Не скажу, что обо всем этом я ведал с раннего детства. Город наш был окружен греческими деревнями и хуторами. Чьи названия ласкали слух жителей памятью о крымской прародине: Ялта, Урзуф, Старый Крым. Вместе с белгороной (янтарной сладчайшей желтой черешней), яйцами, брынзой, айряном и сюзьмой на городские рынки проникал говор урумов (из сел, говорящих на тюркском крымскотатарском диалекте) и румеев — понтийских греков Анатолии и эллинских общин Крыма. Сами они вряд ли подозревали, что их самоназвание восходит ко Второму Риму, к Византии.

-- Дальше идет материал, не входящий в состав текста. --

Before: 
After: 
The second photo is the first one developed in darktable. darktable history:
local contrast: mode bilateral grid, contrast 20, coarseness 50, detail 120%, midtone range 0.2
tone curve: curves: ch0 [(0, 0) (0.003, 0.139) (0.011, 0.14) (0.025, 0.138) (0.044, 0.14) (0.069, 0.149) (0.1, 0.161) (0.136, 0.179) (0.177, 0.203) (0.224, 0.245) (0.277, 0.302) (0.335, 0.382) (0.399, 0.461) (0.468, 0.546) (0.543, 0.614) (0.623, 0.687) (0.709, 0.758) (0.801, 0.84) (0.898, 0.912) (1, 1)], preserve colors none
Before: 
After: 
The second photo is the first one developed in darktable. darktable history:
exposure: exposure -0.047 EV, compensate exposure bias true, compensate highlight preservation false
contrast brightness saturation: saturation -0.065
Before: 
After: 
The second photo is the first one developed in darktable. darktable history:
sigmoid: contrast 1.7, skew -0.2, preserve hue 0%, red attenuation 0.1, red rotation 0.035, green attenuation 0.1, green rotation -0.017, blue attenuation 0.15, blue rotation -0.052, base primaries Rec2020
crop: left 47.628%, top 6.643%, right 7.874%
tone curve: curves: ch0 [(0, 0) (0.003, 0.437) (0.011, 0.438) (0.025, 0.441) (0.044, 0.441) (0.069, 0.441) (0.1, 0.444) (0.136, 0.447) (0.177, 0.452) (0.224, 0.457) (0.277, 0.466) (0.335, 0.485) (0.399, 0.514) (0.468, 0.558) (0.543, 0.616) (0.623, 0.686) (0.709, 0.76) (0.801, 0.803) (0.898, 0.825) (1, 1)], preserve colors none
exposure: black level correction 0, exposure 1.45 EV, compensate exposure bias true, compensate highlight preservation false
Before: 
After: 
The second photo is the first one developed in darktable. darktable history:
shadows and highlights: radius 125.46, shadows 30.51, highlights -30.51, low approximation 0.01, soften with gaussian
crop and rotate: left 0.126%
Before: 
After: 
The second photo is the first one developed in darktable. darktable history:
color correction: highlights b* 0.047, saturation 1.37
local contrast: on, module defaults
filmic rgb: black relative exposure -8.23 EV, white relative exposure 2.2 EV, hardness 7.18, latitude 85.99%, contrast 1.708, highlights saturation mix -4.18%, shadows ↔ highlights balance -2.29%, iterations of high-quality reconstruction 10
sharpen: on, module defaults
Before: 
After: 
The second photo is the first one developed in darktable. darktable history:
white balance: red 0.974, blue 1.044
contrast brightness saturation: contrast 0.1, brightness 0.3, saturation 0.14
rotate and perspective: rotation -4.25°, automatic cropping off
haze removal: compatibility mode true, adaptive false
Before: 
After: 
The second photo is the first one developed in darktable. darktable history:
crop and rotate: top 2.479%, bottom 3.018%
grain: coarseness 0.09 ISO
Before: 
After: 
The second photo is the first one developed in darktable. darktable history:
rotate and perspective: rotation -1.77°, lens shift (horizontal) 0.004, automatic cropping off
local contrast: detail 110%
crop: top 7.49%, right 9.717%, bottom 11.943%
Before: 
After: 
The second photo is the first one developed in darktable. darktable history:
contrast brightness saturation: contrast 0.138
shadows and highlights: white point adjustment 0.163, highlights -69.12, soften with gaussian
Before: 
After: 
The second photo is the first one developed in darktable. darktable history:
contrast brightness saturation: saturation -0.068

Поэтому языковая среда в городе состояла из гремучей смеси греческих диалектов, русского и украинского языков. Но чем живет простой народ? Заработать и поесть! Лучше поесть вкусно. Румеи, урумы и наши, украинцы и русские, за век совместного проживания, усвоившие кулинарную культуру греков, создали в Мариуполе моего детства гастрономическую Мекку! Чирчир! Вы знаете, что такое чирчир? Это не ваши столовские чебуреки, где сырого теста больше, чем мяса. Лучший чирчир в городе готовила моя тетя Вася. Это забавное имя приклеилось к маленькой гречанке Василисе, которую моя бабушка подобрала на улице во время голода 21 года. Она так и жила с нами, пока не вышла замуж за своего, грека Лагонского. И на чирчир мы приходили к ней в дом. На керогазе кипел в чугунном казане бараний жир. Тетя Вася раскатывала до прозрачности тесто, наполняла лепешечки остропахнущим бараньим фаршем и бросала их в казанок. Есть надо было немедленно, глотая горячий сок, мясо и вздувшуюся хрустящую оболочку. И запивать арьяном! Мой личный рекорд — семнадцать штук! Не удивляйтесь, взрослые ели и больше.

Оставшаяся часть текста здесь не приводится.